= Problem to solve =
As you look over the data below, please find each line where the word "filter" appears, then copy it.

-- Provided records follows --

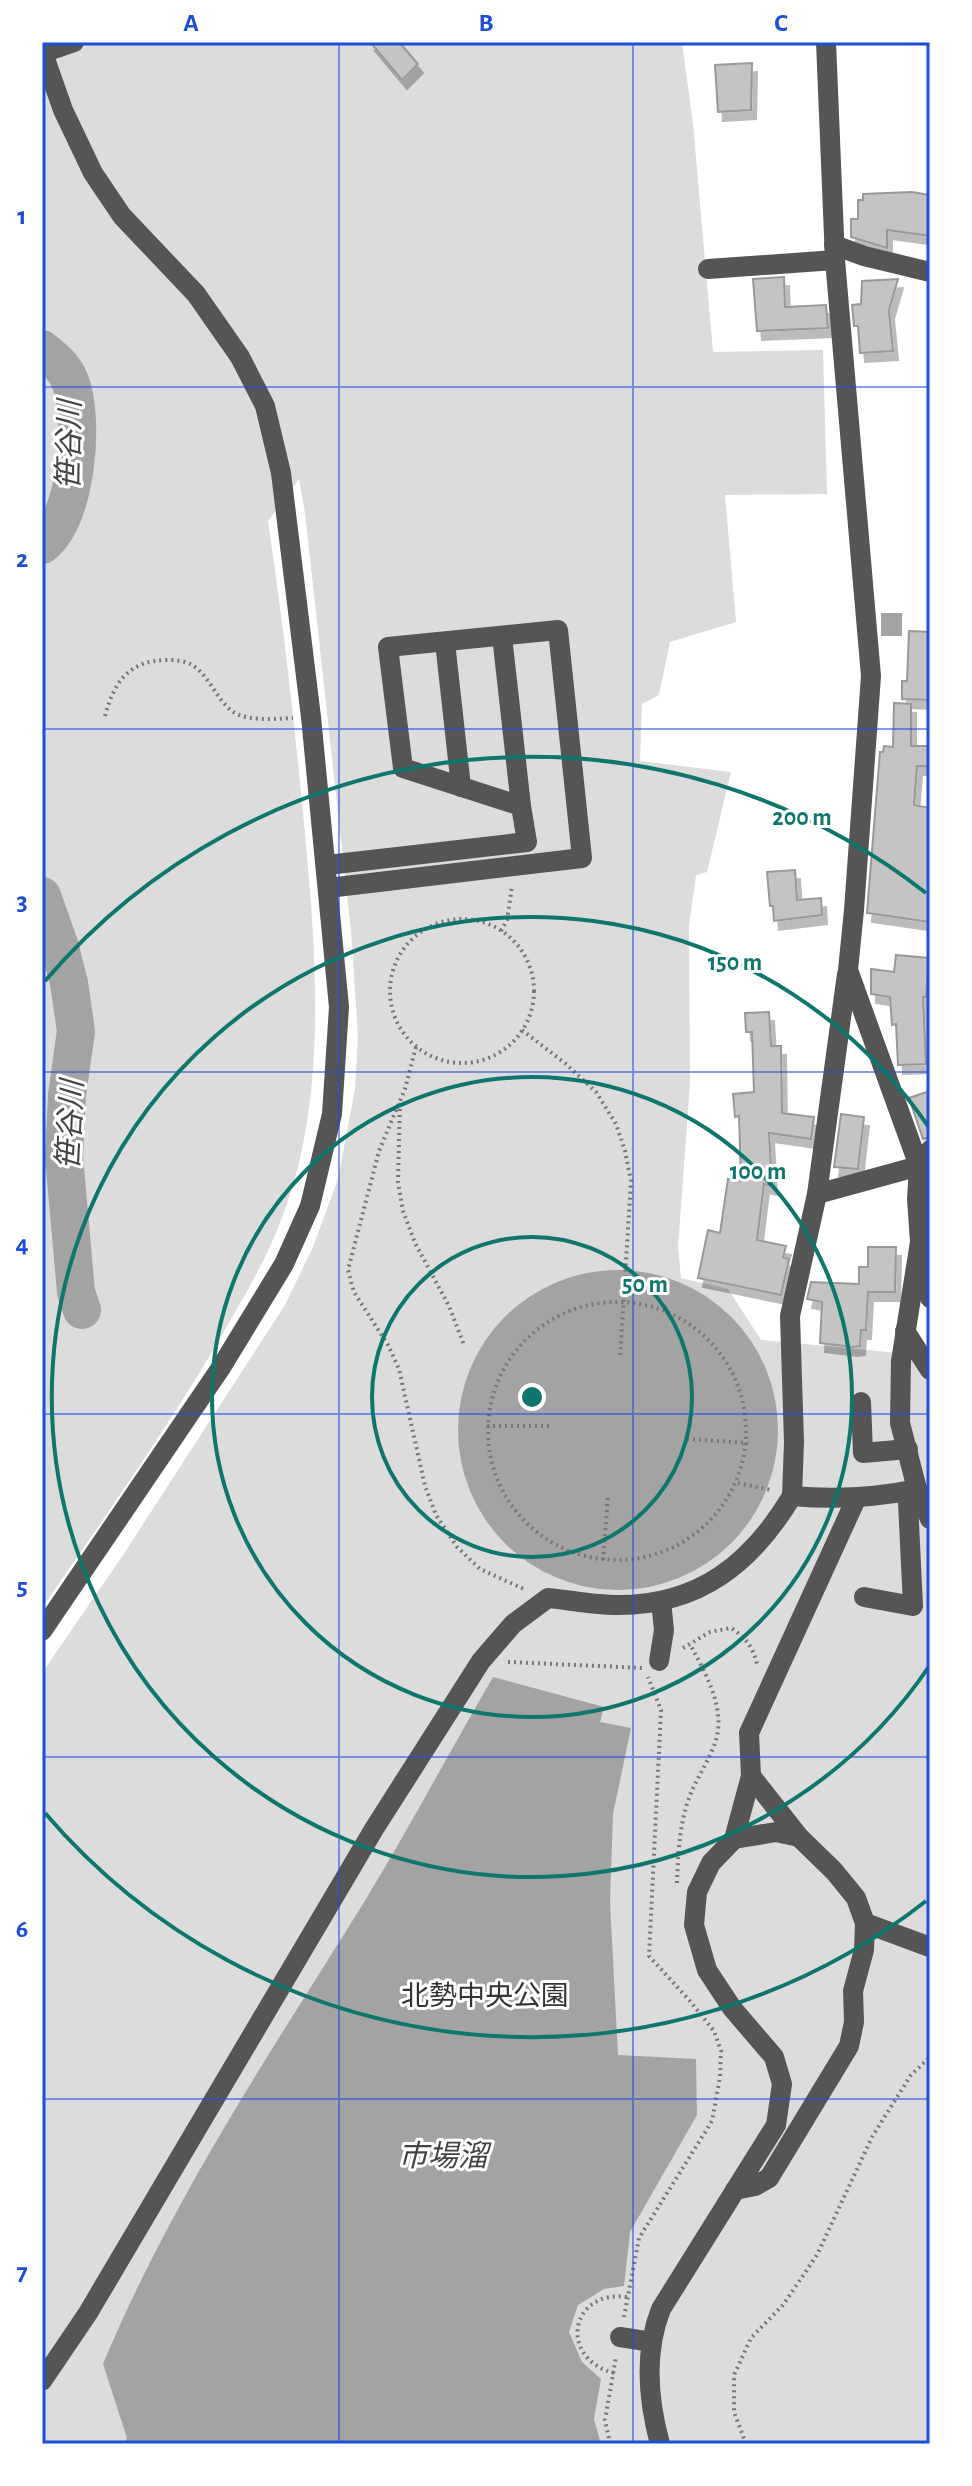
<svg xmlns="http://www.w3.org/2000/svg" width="972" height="2486" viewBox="0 0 972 2486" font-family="'Alegreya Sans','Noto Sans JP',sans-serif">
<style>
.green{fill:#dcdcdc}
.water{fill:#a3a3a3}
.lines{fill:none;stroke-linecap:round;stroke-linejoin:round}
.river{stroke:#a3a3a3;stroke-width:38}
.building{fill:#c4c4c4;stroke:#999;stroke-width:2;filter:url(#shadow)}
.path{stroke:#777;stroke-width:4;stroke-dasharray:2 4;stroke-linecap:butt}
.minor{stroke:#555;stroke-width:20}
.grid{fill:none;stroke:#1d4ed8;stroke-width:2;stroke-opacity:0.55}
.ring{fill:none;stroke:#0f766e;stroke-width:4}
.labels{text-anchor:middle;stroke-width:6;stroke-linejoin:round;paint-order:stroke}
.park-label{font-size:28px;fill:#333;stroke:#fff}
.water-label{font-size:30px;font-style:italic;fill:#444;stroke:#fff}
.centre{fill:#0f766e;stroke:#fff;stroke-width:4}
.ring-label{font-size:24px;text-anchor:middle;font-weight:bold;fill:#0f766e;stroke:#fff;stroke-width:6;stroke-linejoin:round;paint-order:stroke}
.neatline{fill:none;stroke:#1d4ed8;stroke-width:3}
.grid-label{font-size:26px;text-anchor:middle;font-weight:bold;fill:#1d4ed8}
</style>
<defs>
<filter id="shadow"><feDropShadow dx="5" dy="9" stdDeviation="0" flood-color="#0004"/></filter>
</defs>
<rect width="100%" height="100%" fill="#fff"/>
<path class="green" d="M42 42H682L693 124 713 352 823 350 827 494 725 495 736 622 670 642 659 695 642 704 640 761 731 772 707 872 696 875 689 926 690 1084 678 1247 681 1278 728 1289 761 1340 930 1356V2444H42V1673L123 1555 285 1305 313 1247 338 1179 355 1089 358 1036 351 931 305 513 299 479 268 521C282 615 293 709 302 803 315 939 332 1099 278 1228 263 1265 242 1300 222 1335 167 1429 104 1518 42 1608Z"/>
<g class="water">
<rect x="881" y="613" width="21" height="23"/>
<circle cx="618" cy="1430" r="160"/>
<path d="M493 1677 604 1707 600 1722 631 1728 613 1814 610 1902 618 2055 696 2059 697 2115 630 2232 624 2286 604 2289 578 2305 569 2332 582 2362 601 2379 594 2419 601 2444H124L127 2438 103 2364C171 2201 270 2053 363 1904 408 1830 449 1753 493 1677Z"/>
</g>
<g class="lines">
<g class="river">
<path d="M42 349C54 359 64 366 70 381 85 419 77 519 42 545"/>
<polyline points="42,896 59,944 69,983 76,1031 67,1095 64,1157 76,1292 82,1310"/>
</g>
</g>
<g class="building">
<polygon points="370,42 399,42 418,64 402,80"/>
<polygon points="752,63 751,110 718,112 715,65"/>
<polygon points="912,192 930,195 930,236 887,230 887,248 851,237 851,219 858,219 858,200 863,200 863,194"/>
<polygon points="784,277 785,307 826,305 828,328 757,331 753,279"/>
<polygon points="898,279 889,310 893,351 860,353 858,326 854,326 852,305 861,304 862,281"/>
<polygon points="909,631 930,632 930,700 902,699 902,681 907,681"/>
<polygon points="894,703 911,704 911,746 930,746 930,766 917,766 914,805 930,808 930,922 867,913 880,752 883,752 884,746 893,747"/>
<polygon points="795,870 797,900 821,898 822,915 774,921 773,906 770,906 767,872"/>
<polygon points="896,955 929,958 926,997 923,997 926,1064 898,1065 896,1024 892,1025 890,997 871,994 871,969 894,972"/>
<polygon points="769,1012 771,1046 781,1046 782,1113 814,1117 811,1139 769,1133 772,1186 764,1184 757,1240 786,1246 783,1257 789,1259 781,1295 698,1278 708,1230 720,1233 728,1179 741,1181 739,1116 735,1117 733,1094 754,1092 752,1032 746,1032 745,1013"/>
<polygon points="930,1091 930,1137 923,1139 909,1098"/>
<polygon points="841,1114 864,1117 858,1169 834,1167"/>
<polygon points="868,1247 896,1247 895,1292 868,1292 866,1330 861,1330 860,1346 853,1347 820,1343 822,1302 807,1299 811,1282 859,1284 859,1267 868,1267"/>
</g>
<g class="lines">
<g class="path">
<path d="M105 716C114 682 129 660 168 660 175 660 186 661 192 665 209 675 216 699 232 711 247 722 275 719 293 718"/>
<circle cx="462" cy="991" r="72"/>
<polyline points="501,931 507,920 512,887"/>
<polyline points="522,1030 566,1064 596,1092 616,1124 625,1151 631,1181 620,1359"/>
<polyline points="416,1047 405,1089 379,1151 348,1270 354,1292 388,1345 399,1369 425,1486 436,1515 457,1547 480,1569 526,1590"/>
<polyline points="400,1103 398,1182 403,1211 415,1243 449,1306 464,1345"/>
<circle cx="617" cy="1431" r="129"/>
<polyline points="487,1426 549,1426"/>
<polyline points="687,1439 748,1443"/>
<polyline points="738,1483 771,1490"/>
<polyline points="603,1560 608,1497"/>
<path d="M683 1648 710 1632 731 1628C745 1637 753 1647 757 1664"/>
<polyline points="508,1662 643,1668"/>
<path d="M677 1883C678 1857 679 1830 687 1804 693 1784 705 1768 713 1748 729 1712 706 1675 690 1644"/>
<polyline points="624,2317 639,2238 712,2121 720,2077 721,2051 714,2031 690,2001 649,1956 661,1710 648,1677"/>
<path d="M614 2373C557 2358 571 2289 627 2297"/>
<polyline points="610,2444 605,2420 616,2357"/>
<polyline points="746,2444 734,2412 734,2375 751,2338 783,2305 817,2255 872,2137 911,2075 930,2057"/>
</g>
<g class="minor">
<polyline points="826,42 835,260 871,676 854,910 848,970 919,1166 917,1199 920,1242 901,1361 900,1423 917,1489 930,1519"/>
<polyline points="42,53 74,42"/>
<polyline points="834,245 864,256 930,272"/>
<polyline points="708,269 835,260"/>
<polyline points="502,636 521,806"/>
<polyline points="445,642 461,787"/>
<polyline points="327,865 527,842 521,806 403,768 388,647 558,630 582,858 328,888"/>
<polyline points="817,1194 919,1166 930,1150"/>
<polyline points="923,1259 930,1298"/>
<polyline points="905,1331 930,1370"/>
<polyline points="861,1402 863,1453 908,1449"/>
<polyline points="792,1496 794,1442 790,1316 817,1194 847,974"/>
<polyline points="864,1597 913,1606 908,1502 917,1489"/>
<polyline points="42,1631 220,1369 284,1264 310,1206 332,1114 339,1007 311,717 281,473 265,406 240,357 196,294 122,216 93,173 63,110 43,53"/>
<polyline points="659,1661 664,1630 661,1601"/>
<polyline points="734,1839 776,1832 799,1837"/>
<polyline points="865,1923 930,1947"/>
<polyline points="735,2190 755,2186 769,2178 849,2046 854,2022 853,1991 864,1950 865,1923 856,1898 834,1871 799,1837 751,1776"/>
<polyline points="620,2337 652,2342"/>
<path d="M42 2381 88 2313 374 1829 481 1661 513 1624 548 1598C570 1600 594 1605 616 1605 699 1606 752 1563 792 1496 836 1500 874 1498 917 1489"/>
<path d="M660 2444C648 2400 644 2352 661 2309L776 2125 782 2084 774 2057 732 2008 707 1970 694 1925 697 1892 711 1863 734 1839 751 1776 749 1733 856 1499"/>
</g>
</g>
<path class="grid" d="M339 42V2444M633 42V2444M42 387H930M42 729H930M42 1072H930M42 1414H930M42 1757H930M42 2099H930"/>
<g class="ring">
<circle cx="532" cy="1397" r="160"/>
<circle cx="532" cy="1397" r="320"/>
<path d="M930 1665A480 480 0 1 1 930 1129"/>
<path d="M926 1901A640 640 0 0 1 45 1813M45 981A640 640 0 0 1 926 893"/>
</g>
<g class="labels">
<g class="park-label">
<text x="485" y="2005">北勢中央公園</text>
</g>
<g class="water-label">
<text transform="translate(69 445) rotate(-89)" y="10">笹谷川</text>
<text transform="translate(70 1125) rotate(-87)" y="10">笹谷川</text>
<text x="443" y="2166">市場溜</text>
</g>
</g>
<circle cx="532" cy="1397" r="12" class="centre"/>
<g class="ring-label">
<text x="802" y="825">200 m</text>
<text x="735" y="970">150 m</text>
<text x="758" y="1179">100 m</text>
<text x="645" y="1292">50 m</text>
</g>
<rect width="972" height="2486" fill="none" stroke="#ffffff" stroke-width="88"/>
<rect x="44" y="44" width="884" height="2398" class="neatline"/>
<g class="grid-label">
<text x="191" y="31">A</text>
<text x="486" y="31">B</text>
<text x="781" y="31">C</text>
<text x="22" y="224">1</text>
<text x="22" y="567">2</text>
<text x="22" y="910">3</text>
<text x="22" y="1252">4</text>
<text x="22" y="1595">5</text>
<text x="22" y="1937">6</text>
<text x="22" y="2280">7</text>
</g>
</svg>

-- Provided records concluded --

= Solved problem =
.building{fill:#c4c4c4;stroke:#999;stroke-width:2;filter:url(#shadow)}
<filter id="shadow"><feDropShadow dx="5" dy="9" stdDeviation="0" flood-color="#0004"/></filter>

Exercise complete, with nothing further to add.